REQUIRED ACTION |
Beginning with the line that holds "COMPLETED 01/30/2015 |" in the data below, give again every line through the one that holds "COMPLETION DATE |", exactly as written.
[Opening DATA SUPPLIED section]
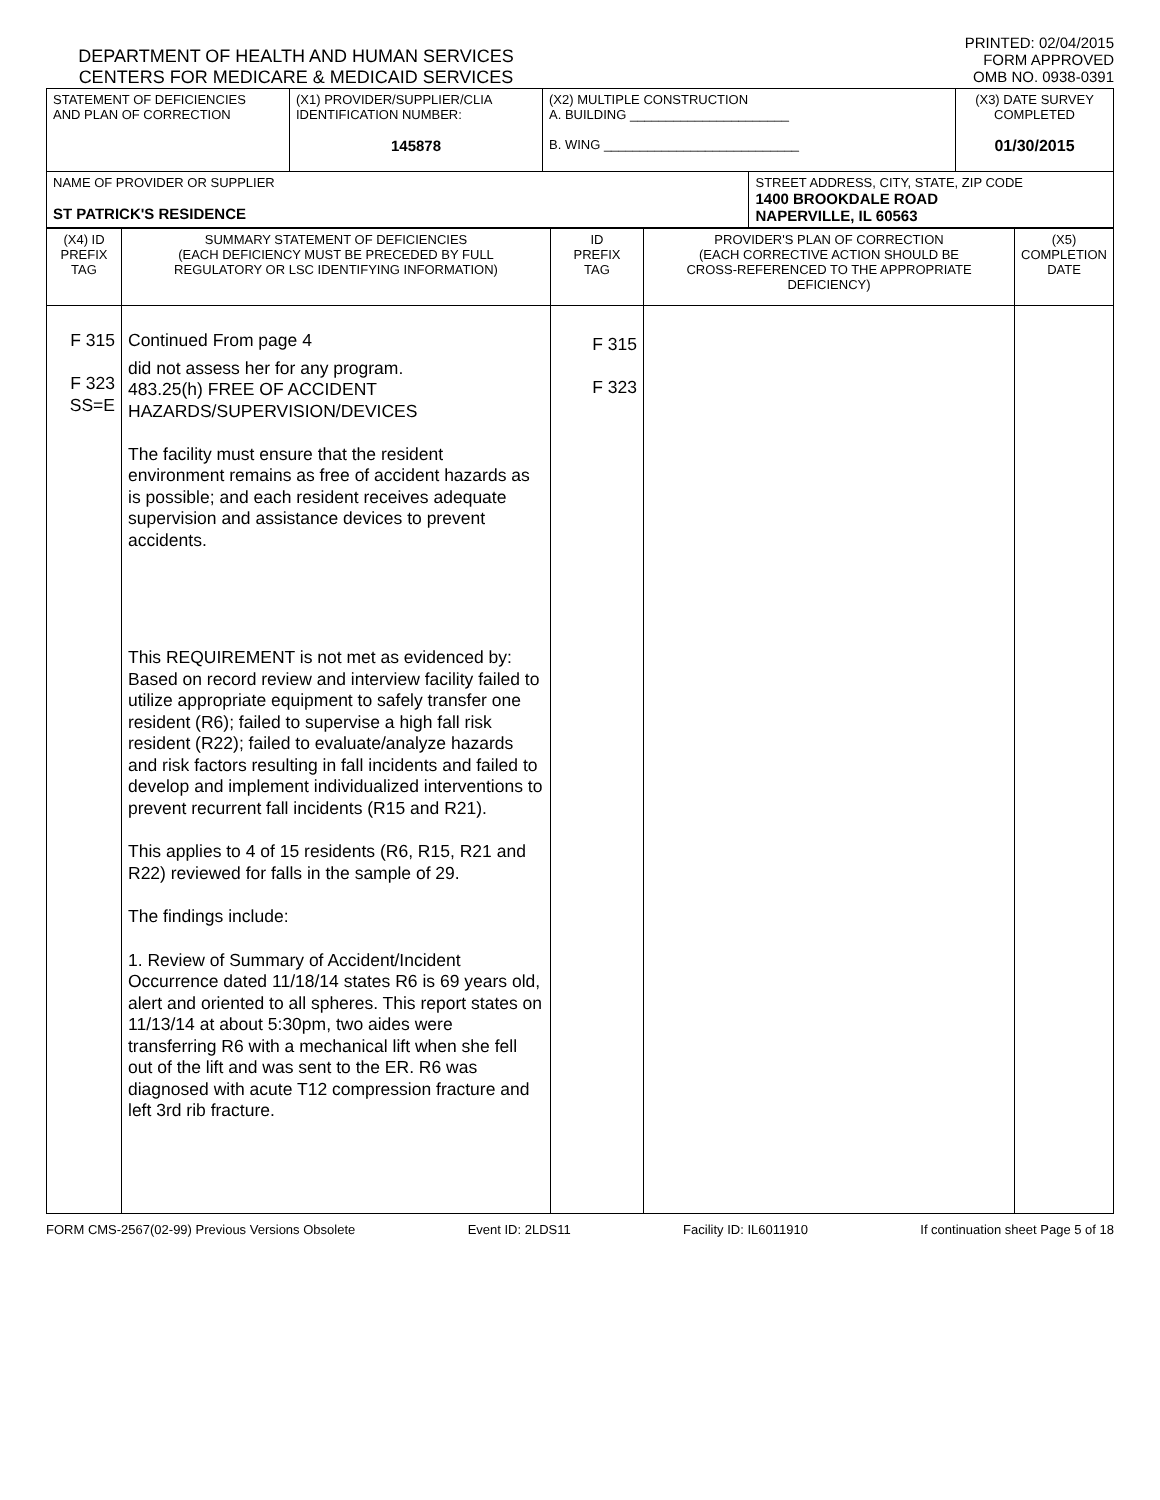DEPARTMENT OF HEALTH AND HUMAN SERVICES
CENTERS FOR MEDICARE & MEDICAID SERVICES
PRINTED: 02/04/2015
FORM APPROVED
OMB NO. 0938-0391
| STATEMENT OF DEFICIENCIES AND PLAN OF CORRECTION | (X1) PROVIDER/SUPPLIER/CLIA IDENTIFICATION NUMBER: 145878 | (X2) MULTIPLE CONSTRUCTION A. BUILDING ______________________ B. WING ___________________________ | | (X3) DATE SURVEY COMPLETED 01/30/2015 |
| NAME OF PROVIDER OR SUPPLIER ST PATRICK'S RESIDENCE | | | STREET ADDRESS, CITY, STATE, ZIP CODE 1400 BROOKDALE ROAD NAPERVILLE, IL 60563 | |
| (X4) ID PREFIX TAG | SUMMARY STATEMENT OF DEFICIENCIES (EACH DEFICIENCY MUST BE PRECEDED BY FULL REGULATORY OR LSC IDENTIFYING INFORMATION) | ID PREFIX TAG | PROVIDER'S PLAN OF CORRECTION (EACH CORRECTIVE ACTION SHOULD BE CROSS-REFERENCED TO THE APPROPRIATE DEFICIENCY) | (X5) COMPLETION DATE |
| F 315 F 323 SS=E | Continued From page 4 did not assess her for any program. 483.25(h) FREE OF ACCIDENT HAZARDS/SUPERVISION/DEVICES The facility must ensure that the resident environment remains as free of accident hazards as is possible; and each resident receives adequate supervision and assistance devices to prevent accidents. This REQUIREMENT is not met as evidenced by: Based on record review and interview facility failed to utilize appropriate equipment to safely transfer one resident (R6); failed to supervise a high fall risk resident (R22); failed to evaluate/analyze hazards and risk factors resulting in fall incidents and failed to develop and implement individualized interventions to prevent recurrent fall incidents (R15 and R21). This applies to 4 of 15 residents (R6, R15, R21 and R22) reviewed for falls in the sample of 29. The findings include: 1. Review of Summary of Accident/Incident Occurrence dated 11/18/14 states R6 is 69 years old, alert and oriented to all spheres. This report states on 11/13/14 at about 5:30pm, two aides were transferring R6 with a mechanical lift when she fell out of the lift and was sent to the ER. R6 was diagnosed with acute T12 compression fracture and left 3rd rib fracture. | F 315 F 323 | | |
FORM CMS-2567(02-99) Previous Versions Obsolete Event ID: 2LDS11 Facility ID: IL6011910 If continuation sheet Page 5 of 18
[Closing DATA SUPPLIED section]
ANSWER SECTION |
| STATEMENT OF DEFICIENCIES AND PLAN OF CORRECTION | (X1) PROVIDER/SUPPLIER/CLIA IDENTIFICATION NUMBER: 145878 | (X2) MULTIPLE CONSTRUCTION A. BUILDING ______________________ B. WING ___________________________ | | (X3) DATE SURVEY COMPLETED 01/30/2015 |
| NAME OF PROVIDER OR SUPPLIER ST PATRICK'S RESIDENCE | | | STREET ADDRESS, CITY, STATE, ZIP CODE 1400 BROOKDALE ROAD NAPERVILLE, IL 60563 | |
| (X4) ID PREFIX TAG | SUMMARY STATEMENT OF DEFICIENCIES (EACH DEFICIENCY MUST BE PRECEDED BY FULL REGULATORY OR LSC IDENTIFYING INFORMATION) | ID PREFIX TAG | PROVIDER'S PLAN OF CORRECTION (EACH CORRECTIVE ACTION SHOULD BE CROSS-REFERENCED TO THE APPROPRIATE DEFICIENCY) | (X5) COMPLETION DATE |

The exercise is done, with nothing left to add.